### DATA SHOWN ###

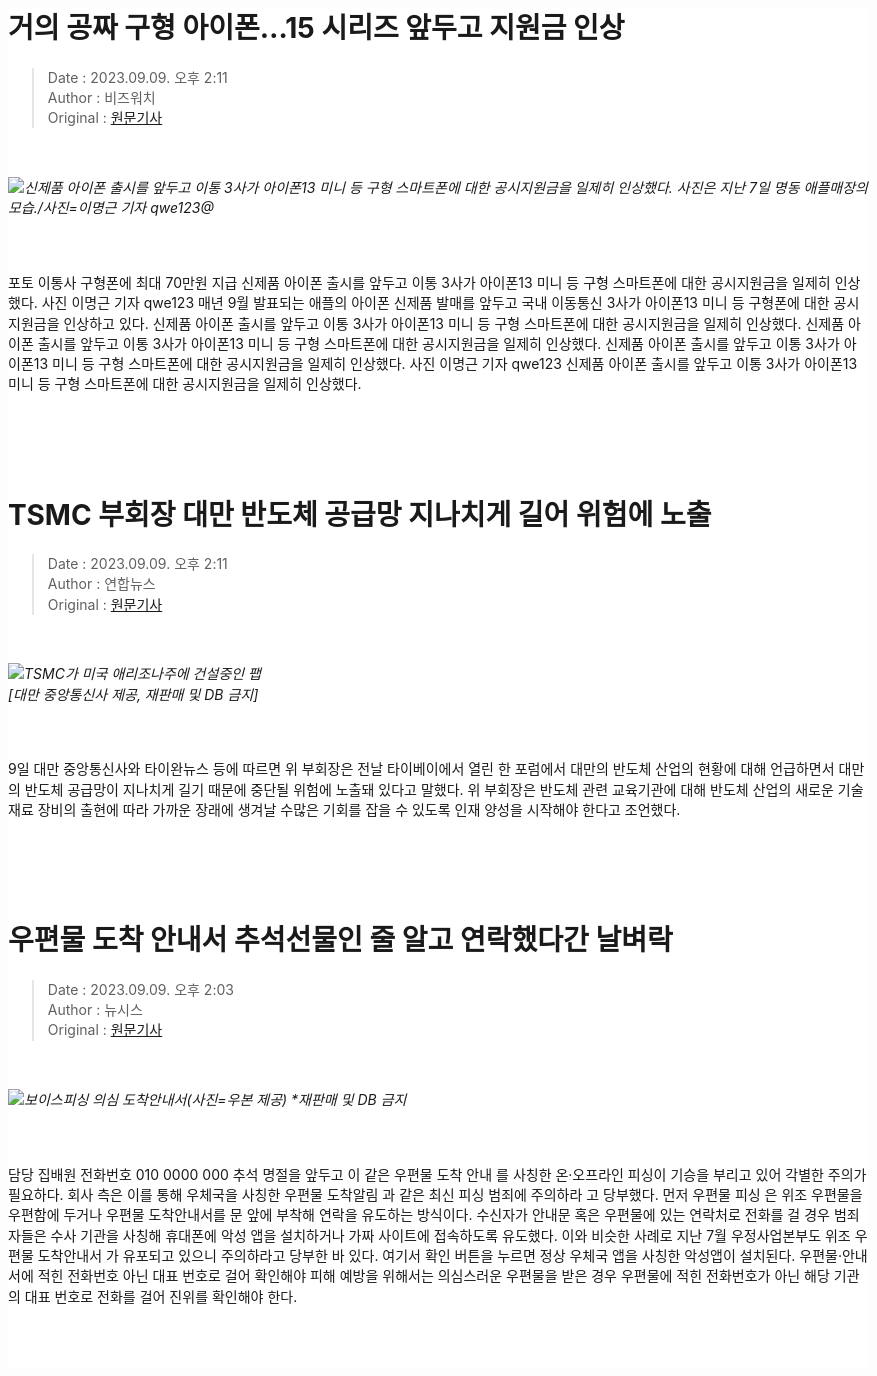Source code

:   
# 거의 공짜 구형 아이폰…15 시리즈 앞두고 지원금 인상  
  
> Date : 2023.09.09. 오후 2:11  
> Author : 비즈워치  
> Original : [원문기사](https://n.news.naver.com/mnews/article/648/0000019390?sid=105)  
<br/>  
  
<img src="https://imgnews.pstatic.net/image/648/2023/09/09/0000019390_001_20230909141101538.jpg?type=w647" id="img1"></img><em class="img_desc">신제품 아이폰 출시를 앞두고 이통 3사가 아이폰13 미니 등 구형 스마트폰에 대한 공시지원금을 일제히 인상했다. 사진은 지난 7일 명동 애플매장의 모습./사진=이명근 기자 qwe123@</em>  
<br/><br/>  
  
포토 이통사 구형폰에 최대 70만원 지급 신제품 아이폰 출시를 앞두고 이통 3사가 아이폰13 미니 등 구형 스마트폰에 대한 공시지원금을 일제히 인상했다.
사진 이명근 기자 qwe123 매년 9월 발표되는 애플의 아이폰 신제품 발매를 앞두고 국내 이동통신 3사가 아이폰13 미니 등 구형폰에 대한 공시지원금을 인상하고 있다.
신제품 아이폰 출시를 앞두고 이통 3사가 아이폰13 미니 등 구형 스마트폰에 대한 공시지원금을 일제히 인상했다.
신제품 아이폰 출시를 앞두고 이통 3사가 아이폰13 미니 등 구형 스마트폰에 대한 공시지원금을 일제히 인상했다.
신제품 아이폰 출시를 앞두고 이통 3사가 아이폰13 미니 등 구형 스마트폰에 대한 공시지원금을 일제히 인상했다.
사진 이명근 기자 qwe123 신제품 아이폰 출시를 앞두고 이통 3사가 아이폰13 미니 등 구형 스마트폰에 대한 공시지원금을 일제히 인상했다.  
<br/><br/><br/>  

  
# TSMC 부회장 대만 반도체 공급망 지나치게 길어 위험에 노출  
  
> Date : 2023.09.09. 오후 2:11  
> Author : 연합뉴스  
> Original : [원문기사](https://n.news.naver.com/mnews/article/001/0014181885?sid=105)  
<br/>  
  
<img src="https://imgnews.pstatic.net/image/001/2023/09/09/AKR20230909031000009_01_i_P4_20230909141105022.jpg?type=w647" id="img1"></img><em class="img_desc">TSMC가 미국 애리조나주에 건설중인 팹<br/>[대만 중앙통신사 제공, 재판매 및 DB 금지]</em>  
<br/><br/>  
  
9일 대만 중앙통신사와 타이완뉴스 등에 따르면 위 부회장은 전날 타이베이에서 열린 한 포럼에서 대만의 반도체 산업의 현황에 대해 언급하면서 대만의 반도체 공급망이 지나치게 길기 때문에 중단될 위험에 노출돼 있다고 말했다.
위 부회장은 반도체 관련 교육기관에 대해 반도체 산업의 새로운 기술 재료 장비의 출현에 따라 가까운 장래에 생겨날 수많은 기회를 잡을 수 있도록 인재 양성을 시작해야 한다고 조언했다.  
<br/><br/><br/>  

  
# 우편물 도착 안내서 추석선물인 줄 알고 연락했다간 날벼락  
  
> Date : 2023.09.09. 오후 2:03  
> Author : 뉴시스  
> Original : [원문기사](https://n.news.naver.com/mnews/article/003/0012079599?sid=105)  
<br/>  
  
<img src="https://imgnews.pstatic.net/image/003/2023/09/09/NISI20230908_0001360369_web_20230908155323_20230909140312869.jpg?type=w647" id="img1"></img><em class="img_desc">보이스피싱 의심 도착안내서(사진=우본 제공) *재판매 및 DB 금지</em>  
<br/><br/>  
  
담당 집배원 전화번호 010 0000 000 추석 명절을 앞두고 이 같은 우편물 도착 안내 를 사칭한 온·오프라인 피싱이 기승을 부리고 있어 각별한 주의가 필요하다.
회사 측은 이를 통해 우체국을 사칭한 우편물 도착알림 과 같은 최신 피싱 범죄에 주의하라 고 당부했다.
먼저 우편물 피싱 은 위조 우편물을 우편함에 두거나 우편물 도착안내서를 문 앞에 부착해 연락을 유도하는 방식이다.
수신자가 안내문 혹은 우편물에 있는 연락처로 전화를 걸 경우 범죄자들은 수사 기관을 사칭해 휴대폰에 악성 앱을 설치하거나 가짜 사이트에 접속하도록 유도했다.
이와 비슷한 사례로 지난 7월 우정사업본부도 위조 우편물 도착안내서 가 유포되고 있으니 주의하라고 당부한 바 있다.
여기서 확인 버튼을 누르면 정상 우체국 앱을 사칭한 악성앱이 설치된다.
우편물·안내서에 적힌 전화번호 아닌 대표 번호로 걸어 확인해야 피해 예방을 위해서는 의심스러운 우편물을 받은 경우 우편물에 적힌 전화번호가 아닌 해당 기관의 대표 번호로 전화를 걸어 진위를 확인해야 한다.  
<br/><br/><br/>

###

**EXERCISE**
Please reproduce the material above with every "원문기사" renamed to "기사 원문", leaving everything else unchanged. Omit the pictures from your answer.

**ANSWER TO THE EXERCISE**
Source code

:   
# 거의 공짜 구형 아이폰…15 시리즈 앞두고 지원금 인상  
  
> Date : 2023.09.09. 오후 2:11  
> Author : 비즈워치  
> Original : [기사 원문](https://n.news.naver.com/mnews/article/648/0000019390?sid=105)  
<br/>  
  
<img src="https://imgnews.pstatic.net/image/648/2023/09/09/0000019390_001_20230909141101538.jpg?type=w647" id="img1"></img><em class="img_desc">신제품 아이폰 출시를 앞두고 이통 3사가 아이폰13 미니 등 구형 스마트폰에 대한 공시지원금을 일제히 인상했다. 사진은 지난 7일 명동 애플매장의 모습./사진=이명근 기자 qwe123@</em>  
<br/><br/>  
  
포토 이통사 구형폰에 최대 70만원 지급 신제품 아이폰 출시를 앞두고 이통 3사가 아이폰13 미니 등 구형 스마트폰에 대한 공시지원금을 일제히 인상했다.
사진 이명근 기자 qwe123 매년 9월 발표되는 애플의 아이폰 신제품 발매를 앞두고 국내 이동통신 3사가 아이폰13 미니 등 구형폰에 대한 공시지원금을 인상하고 있다.
신제품 아이폰 출시를 앞두고 이통 3사가 아이폰13 미니 등 구형 스마트폰에 대한 공시지원금을 일제히 인상했다.
신제품 아이폰 출시를 앞두고 이통 3사가 아이폰13 미니 등 구형 스마트폰에 대한 공시지원금을 일제히 인상했다.
신제품 아이폰 출시를 앞두고 이통 3사가 아이폰13 미니 등 구형 스마트폰에 대한 공시지원금을 일제히 인상했다.
사진 이명근 기자 qwe123 신제품 아이폰 출시를 앞두고 이통 3사가 아이폰13 미니 등 구형 스마트폰에 대한 공시지원금을 일제히 인상했다.  
<br/><br/><br/>  

  
# TSMC 부회장 대만 반도체 공급망 지나치게 길어 위험에 노출  
  
> Date : 2023.09.09. 오후 2:11  
> Author : 연합뉴스  
> Original : [기사 원문](https://n.news.naver.com/mnews/article/001/0014181885?sid=105)  
<br/>  
  
<img src="https://imgnews.pstatic.net/image/001/2023/09/09/AKR20230909031000009_01_i_P4_20230909141105022.jpg?type=w647" id="img1"></img><em class="img_desc">TSMC가 미국 애리조나주에 건설중인 팹<br/>[대만 중앙통신사 제공, 재판매 및 DB 금지]</em>  
<br/><br/>  
  
9일 대만 중앙통신사와 타이완뉴스 등에 따르면 위 부회장은 전날 타이베이에서 열린 한 포럼에서 대만의 반도체 산업의 현황에 대해 언급하면서 대만의 반도체 공급망이 지나치게 길기 때문에 중단될 위험에 노출돼 있다고 말했다.
위 부회장은 반도체 관련 교육기관에 대해 반도체 산업의 새로운 기술 재료 장비의 출현에 따라 가까운 장래에 생겨날 수많은 기회를 잡을 수 있도록 인재 양성을 시작해야 한다고 조언했다.  
<br/><br/><br/>  

  
# 우편물 도착 안내서 추석선물인 줄 알고 연락했다간 날벼락  
  
> Date : 2023.09.09. 오후 2:03  
> Author : 뉴시스  
> Original : [기사 원문](https://n.news.naver.com/mnews/article/003/0012079599?sid=105)  
<br/>  
  
<img src="https://imgnews.pstatic.net/image/003/2023/09/09/NISI20230908_0001360369_web_20230908155323_20230909140312869.jpg?type=w647" id="img1"></img><em class="img_desc">보이스피싱 의심 도착안내서(사진=우본 제공) *재판매 및 DB 금지</em>  
<br/><br/>  
  
담당 집배원 전화번호 010 0000 000 추석 명절을 앞두고 이 같은 우편물 도착 안내 를 사칭한 온·오프라인 피싱이 기승을 부리고 있어 각별한 주의가 필요하다.
회사 측은 이를 통해 우체국을 사칭한 우편물 도착알림 과 같은 최신 피싱 범죄에 주의하라 고 당부했다.
먼저 우편물 피싱 은 위조 우편물을 우편함에 두거나 우편물 도착안내서를 문 앞에 부착해 연락을 유도하는 방식이다.
수신자가 안내문 혹은 우편물에 있는 연락처로 전화를 걸 경우 범죄자들은 수사 기관을 사칭해 휴대폰에 악성 앱을 설치하거나 가짜 사이트에 접속하도록 유도했다.
이와 비슷한 사례로 지난 7월 우정사업본부도 위조 우편물 도착안내서 가 유포되고 있으니 주의하라고 당부한 바 있다.
여기서 확인 버튼을 누르면 정상 우체국 앱을 사칭한 악성앱이 설치된다.
우편물·안내서에 적힌 전화번호 아닌 대표 번호로 걸어 확인해야 피해 예방을 위해서는 의심스러운 우편물을 받은 경우 우편물에 적힌 전화번호가 아닌 해당 기관의 대표 번호로 전화를 걸어 진위를 확인해야 한다.  
<br/><br/><br/>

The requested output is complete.